La entidad recordó que cuenta con una política de remuneración recurrente en efectivo equivalente al 70% del beneficio neto. Sin embargo, para los ejercicios 2026 y 2027, el consejo se ha comprometido a distribuir un 25% adicional mediante dividendos extraordinarios o programas de recompra de acciones, elevando el pago total al accionista (pay-out) hasta un histórico 95%. Tras haber ofrecido una rentabilidad por dividendo del 9% en 2025, el banco prevé que el abono en términos absolutos mejore de forma significativa este año.

Unicaja considera que cotiza en línea con el sector en múltiplos de PER (precio sobre beneficio por acción), aunque se sitúa algo por debajo en la relación entre precio y valor en libros. Explicaron esta diferencia a que el banco retiene una posición de capital regulatorio y contable muy superior a la de sus competidores, un factor que penaliza métricas de rentabilidad como el RoTE, pero que a su vez dota a la firma de una holgada solvencia para sostener su ambicioso plan de dividendos.

SABADELL

Desde Banco Sabadell indican que afrontan 2026 en una posición operativa óptima, respaldada por la resiliencia del tejido empresarial español y una nula exposición directa a los focos de conflicto internacional. La entidad catalana ha ratificado los objetivos de su plan estratégico 2025-2027, asegurando que el beneficio neto experimentará una evolución al alza a partir del segundo trimestre del año gracias al incremento progresivo del margen de intereses.

Al ser preguntada por el impacto de la guerra en Oriente Próximo y la crisis energética, explican que la exposición del balance a dicha región es muy limitada. Además, tampoco aprecian una contención en las decisiones de inversión corporativa dentro del mercado doméstico, argumentando que las empresas españolas han desarrollado una notable capacidad de adaptación frente a los escenarios de volatilidad macroeconómica global.

Los resultados correspondientes al primer trimestre de 2026 han aportado, según la entidad, la certidumbre necesaria para validar su hoja de ruta. Sabadell prevé un crecimiento próximo al 6% tanto en la cartera de crédito como en la captación de depósitos, manteniendo los costes operativos bajo control. Destacan que la tasa de morosidad se sitúa en mínimos de los últimos quince años, mientras que el coste del riesgo permanece controlado por debajo de los 40 puntos básicos, lo que enfilará la rentabilidad financiera (ROTE) hacia el objetivo del 16% fijado para 2027.

La retribución al accionista se mantiene como el principal argumento de valor de la compañía. Contempla repartir otros 2.500 millones de euros con cargo a los resultados de 2026 y 2027, garantizando un suelo mínimo anual de 20,44 céntimos de euro por acción mediante fórmulas combinadas de efectivo y recompra de títulos. Este volumen se suma a los dividendos de 2025 y a los 2.500 millones extraordinarios derivados de la desinversión de la filial británica TSB, cuyo abono efectivo de 0,5 euros por acción se realizado el pasado 29 de mayo, completando un retorno total de 6.450 millones en el trienio.

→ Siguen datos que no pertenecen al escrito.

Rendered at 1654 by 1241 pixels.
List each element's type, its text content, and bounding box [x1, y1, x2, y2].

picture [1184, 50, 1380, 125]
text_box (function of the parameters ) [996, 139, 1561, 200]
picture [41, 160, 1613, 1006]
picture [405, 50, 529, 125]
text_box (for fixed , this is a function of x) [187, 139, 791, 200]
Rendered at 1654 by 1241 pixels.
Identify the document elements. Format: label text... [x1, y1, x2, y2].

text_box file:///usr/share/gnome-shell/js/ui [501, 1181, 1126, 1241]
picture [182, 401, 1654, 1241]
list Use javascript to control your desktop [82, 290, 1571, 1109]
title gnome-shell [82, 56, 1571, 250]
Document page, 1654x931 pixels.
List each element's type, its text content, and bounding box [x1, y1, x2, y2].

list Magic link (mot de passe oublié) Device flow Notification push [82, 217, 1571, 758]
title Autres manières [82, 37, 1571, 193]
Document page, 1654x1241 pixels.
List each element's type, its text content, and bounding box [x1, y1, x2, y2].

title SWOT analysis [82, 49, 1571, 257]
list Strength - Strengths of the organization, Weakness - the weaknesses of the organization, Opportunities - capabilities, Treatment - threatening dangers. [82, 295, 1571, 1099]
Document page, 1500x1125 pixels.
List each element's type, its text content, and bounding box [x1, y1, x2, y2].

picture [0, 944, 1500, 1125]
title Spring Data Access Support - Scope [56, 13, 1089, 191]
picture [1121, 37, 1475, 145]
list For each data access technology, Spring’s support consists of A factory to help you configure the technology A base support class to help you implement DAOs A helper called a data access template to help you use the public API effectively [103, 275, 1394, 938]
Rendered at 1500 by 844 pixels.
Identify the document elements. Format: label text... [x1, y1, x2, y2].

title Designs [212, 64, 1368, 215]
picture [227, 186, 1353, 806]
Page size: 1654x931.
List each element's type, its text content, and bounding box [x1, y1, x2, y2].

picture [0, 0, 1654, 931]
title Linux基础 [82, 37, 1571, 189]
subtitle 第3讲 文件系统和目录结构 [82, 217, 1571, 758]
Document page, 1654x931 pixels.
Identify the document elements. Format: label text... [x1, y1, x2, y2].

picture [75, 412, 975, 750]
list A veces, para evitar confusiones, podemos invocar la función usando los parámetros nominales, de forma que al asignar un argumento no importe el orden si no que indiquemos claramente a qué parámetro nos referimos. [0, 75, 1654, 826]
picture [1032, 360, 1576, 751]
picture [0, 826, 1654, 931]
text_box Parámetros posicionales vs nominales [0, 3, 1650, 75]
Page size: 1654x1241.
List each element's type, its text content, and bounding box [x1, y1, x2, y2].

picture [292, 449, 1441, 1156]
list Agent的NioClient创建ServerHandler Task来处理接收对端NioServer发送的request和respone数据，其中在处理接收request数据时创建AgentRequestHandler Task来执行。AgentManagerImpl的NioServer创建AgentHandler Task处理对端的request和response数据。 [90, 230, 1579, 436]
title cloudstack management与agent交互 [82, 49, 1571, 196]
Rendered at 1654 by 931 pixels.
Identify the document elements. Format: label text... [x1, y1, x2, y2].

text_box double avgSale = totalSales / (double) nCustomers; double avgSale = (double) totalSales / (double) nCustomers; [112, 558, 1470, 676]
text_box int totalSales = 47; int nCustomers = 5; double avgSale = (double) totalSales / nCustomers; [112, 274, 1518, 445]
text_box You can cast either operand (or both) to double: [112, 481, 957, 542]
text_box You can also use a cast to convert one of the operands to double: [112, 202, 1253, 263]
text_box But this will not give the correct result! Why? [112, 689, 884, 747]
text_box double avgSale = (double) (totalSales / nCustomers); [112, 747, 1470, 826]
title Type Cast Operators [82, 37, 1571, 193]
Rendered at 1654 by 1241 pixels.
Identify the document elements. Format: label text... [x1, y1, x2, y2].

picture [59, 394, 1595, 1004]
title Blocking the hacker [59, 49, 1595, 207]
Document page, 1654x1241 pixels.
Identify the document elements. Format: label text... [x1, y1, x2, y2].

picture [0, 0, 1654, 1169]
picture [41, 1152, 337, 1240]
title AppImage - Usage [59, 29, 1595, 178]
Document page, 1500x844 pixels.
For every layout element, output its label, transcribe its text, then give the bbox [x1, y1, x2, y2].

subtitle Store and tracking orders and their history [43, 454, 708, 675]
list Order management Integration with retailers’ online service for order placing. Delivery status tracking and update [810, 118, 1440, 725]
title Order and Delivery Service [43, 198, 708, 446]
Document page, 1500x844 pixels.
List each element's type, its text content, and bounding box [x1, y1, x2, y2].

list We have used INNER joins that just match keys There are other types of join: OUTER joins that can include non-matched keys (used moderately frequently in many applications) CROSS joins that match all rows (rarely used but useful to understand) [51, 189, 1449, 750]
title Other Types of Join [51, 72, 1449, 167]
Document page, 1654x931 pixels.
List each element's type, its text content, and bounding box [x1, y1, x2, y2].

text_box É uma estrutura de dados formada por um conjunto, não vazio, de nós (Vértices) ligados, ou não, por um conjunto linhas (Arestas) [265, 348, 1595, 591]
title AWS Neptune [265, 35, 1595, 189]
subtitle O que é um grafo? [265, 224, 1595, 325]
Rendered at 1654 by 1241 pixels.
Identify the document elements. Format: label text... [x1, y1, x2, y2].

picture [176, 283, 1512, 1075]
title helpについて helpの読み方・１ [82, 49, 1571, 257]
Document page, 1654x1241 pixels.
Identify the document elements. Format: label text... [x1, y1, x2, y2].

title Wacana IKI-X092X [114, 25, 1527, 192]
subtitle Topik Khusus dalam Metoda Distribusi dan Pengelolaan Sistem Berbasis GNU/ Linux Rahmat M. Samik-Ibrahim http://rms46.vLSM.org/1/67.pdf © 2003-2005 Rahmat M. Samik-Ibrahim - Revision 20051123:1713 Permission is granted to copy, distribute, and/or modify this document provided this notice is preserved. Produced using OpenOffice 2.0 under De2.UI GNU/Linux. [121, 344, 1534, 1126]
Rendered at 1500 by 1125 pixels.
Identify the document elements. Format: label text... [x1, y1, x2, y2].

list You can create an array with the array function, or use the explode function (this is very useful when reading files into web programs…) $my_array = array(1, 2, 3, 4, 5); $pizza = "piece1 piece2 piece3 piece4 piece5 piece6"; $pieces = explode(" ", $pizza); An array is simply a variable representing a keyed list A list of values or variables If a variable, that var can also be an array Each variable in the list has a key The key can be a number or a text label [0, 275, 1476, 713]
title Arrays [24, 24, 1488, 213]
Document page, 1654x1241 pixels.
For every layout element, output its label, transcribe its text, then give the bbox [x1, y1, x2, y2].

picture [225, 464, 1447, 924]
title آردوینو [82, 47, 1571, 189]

Ante las cuestiones sobre si el valor de la acción refleja la realidad financiera del grupo, el presidente de Banco Sabadell, Josep Oliu, remitió a mediados de mayo a los múltiplos de mercado y al criterio de las firmas de inversión. Con un PER estimado de 7,6 veces para 2027 —frente al promedio de 10,1 de sus competidores— y un consenso mayoritario del 92% de recomendaciones de compra o mantenimiento, la entidad defiende que la cotización actual está barata. Oliu insistió en que el precio objetivo medio de 3,2 euros otorgado por los analistas confirma que la acción cuenta con un sólido recorrido alcista.